## DOCUMENT PASSAGE
Policy News Journal - 2015-16

Employment Tribunals

Whistleblowing: EAT says 'reasonable belief in public interest' is low threshold 13 April 2015

Can a disclosure be made in the 'reasonable belief it is in the public interest' if it relates to a contractual dispute affecting a group of staff, and not the wider public?

Yes, held the EAT in Chestertons v Nurmohamed .

With thanks to Daniel Barnett’s employment law bulletin which provides the details of the case.

The whistleblower, a director in the Chestertons' estate agency's Mayfair office, made a protected disclosure by complaining that it was overstating costs for its London office, thus driving down the bonuses for him and 100 senior managers.

The employment tribunal found that the disclosure was made with a reasonable belief that it was 'in the public interest', and the Employment Appeal Tribunal upheld the decision.

The EAT stated that an individual contractual dispute would not normally satisfy the public interest test (following the reversal of Parkins v Sodexho by the Enterprise and Regulatory Reform Act 2013 ) but a disclosure relating to a relatively small group of people may do so; what is sufficient is necessarily fact-sensitive. The purpose of the statute is to encourage responsible whistleblowing, and the public interest test can be satisfied even where the basis of the disclosure is wrong and/or there was no public interest in the disclosure, provided that the worker's belief that the disclosure was made in the public interest was objectively reasonable. The 'public interest' requirement did no more than prevent a worker from relying upon a breach of his own contract of employment where the breach is of a personal nature and there are no wider public interest implications.

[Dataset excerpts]
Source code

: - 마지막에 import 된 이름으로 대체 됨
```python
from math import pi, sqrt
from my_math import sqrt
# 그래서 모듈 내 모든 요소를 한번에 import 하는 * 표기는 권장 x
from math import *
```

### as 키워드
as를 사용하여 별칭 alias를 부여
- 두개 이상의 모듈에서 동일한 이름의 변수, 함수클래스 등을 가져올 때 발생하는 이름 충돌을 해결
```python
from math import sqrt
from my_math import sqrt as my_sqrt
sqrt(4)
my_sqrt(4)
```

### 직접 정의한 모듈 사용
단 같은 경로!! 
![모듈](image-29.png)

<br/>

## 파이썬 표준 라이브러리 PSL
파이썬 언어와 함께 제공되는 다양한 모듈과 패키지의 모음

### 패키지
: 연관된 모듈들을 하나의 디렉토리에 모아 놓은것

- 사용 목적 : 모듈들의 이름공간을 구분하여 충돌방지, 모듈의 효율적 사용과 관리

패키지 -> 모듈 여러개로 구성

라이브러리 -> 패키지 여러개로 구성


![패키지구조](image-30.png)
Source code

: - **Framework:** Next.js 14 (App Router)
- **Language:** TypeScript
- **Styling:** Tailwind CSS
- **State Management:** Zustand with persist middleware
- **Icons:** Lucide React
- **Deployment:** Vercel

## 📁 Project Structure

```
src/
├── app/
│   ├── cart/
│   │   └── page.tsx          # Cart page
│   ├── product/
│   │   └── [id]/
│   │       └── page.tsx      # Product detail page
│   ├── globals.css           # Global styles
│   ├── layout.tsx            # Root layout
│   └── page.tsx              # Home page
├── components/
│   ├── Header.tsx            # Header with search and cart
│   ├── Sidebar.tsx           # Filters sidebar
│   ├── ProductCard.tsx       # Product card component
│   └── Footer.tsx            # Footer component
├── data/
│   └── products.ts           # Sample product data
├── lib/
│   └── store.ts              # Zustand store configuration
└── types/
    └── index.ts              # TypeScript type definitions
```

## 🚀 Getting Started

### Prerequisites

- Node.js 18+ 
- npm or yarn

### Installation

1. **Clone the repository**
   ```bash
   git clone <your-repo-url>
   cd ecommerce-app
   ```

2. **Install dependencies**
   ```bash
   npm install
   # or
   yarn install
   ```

## PROBLEM SET
1. Using the whistleblowing case report, answer each question briefly.
(a) In which office of the estate agency was the whistleblower a director?
(b) Besides the whistleblower, how many senior managers had their bonuses driven down?
(c) Which Act reversed Parkins v Sodexho?
2. From the whistleblowing case report, print the passage starting at "Yes, held the" and ending at "upheld the decision.".
3. Rewrite the paragraph of the whistleblowing case report that begins "The EAT stated that an individual contractual dispute" as a bulleted list that keeps its main points.
The records were taken from a separate source and are not part of the whistleblowing case report.

## SOLUTION SET
1.
(a) The Mayfair office.
(b) 100 senior managers.
(c) The Enterprise and Regulatory Reform Act 2013.

2.
Yes, held the EAT in Chestertons v Nurmohamed .

With thanks to Daniel Barnett’s employment law bulletin which provides the details of the case.

The whistleblower, a director in the Chestertons' estate agency's Mayfair office, made a protected disclosure by complaining that it was overstating costs for its London office, thus driving down the bonuses for him and 100 senior managers.

The employment tribunal found that the disclosure was made with a reasonable belief that it was 'in the public interest', and the Employment Appeal Tribunal upheld the decision.

3.
- An individual contractual dispute would not normally satisfy the public interest test, following the reversal of Parkins v Sodexho by the Enterprise and Regulatory Reform Act 2013.
- A disclosure relating to a relatively small group of people may satisfy it. What is sufficient depends on the facts.
- The statute's purpose is to encourage responsible whistleblowing.
- The test can be met even if the basis of the disclosure is wrong or there was no public interest in it, provided the worker's belief that it was in the public interest was objectively reasonable.
- The requirement only prevents a worker from relying on a breach of his own employment contract where the breach is personal and has no wider public interest implications.